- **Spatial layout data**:
[BEGIN]
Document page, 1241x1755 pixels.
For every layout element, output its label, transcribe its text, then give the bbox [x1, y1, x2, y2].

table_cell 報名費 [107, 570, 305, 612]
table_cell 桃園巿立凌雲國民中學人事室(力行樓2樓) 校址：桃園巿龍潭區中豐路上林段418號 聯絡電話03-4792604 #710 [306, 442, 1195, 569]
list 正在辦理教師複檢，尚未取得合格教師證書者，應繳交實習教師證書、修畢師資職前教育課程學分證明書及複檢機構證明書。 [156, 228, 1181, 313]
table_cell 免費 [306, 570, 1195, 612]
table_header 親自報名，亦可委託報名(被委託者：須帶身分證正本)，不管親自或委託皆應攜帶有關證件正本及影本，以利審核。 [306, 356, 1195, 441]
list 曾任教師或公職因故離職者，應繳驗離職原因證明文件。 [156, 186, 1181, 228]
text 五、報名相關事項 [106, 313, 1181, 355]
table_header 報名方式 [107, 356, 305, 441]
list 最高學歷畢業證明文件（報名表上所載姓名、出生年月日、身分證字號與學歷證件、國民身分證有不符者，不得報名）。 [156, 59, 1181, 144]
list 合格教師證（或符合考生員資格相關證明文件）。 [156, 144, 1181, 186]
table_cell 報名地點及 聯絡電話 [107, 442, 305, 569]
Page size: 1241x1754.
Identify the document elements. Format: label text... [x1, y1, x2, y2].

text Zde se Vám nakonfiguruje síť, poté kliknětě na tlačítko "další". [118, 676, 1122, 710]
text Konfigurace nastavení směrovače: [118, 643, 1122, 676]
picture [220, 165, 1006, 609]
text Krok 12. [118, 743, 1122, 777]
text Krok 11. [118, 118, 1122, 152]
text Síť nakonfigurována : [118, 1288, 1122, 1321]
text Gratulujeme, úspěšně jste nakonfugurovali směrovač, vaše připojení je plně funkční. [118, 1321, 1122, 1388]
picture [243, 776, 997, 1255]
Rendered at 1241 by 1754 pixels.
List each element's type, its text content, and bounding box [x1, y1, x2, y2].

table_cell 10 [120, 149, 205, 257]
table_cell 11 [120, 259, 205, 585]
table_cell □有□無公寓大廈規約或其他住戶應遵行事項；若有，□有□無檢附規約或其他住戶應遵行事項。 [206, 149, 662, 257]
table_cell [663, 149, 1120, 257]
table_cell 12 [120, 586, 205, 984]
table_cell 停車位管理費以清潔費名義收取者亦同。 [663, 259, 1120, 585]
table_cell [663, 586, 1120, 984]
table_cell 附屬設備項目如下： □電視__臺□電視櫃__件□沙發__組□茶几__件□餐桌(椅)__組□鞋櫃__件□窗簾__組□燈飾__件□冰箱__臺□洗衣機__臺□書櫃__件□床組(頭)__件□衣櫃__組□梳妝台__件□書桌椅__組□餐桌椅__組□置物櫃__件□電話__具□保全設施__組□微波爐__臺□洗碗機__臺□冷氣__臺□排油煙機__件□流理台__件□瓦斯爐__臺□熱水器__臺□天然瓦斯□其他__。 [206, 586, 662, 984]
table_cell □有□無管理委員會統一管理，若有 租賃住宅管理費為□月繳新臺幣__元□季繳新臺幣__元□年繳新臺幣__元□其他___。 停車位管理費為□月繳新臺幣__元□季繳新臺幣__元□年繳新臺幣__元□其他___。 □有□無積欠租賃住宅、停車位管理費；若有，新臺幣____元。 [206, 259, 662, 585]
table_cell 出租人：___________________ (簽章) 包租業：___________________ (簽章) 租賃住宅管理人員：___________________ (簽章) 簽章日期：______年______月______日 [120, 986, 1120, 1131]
[END]
Copy out the entries verbatim, starting with the line containing "table_cell 10 [120, 149, 205, 257]" and ending with the line containing "586, 662, 984]", both included.

table_cell 10 [120, 149, 205, 257]
table_cell 11 [120, 259, 205, 585]
table_cell □有□無公寓大廈規約或其他住戶應遵行事項；若有，□有□無檢附規約或其他住戶應遵行事項。 [206, 149, 662, 257]
table_cell [663, 149, 1120, 257]
table_cell 12 [120, 586, 205, 984]
table_cell 停車位管理費以清潔費名義收取者亦同。 [663, 259, 1120, 585]
table_cell [663, 586, 1120, 984]
table_cell 附屬設備項目如下： □電視__臺□電視櫃__件□沙發__組□茶几__件□餐桌(椅)__組□鞋櫃__件□窗簾__組□燈飾__件□冰箱__臺□洗衣機__臺□書櫃__件□床組(頭)__件□衣櫃__組□梳妝台__件□書桌椅__組□餐桌椅__組□置物櫃__件□電話__具□保全設施__組□微波爐__臺□洗碗機__臺□冷氣__臺□排油煙機__件□流理台__件□瓦斯爐__臺□熱水器__臺□天然瓦斯□其他__。 [206, 586, 662, 984]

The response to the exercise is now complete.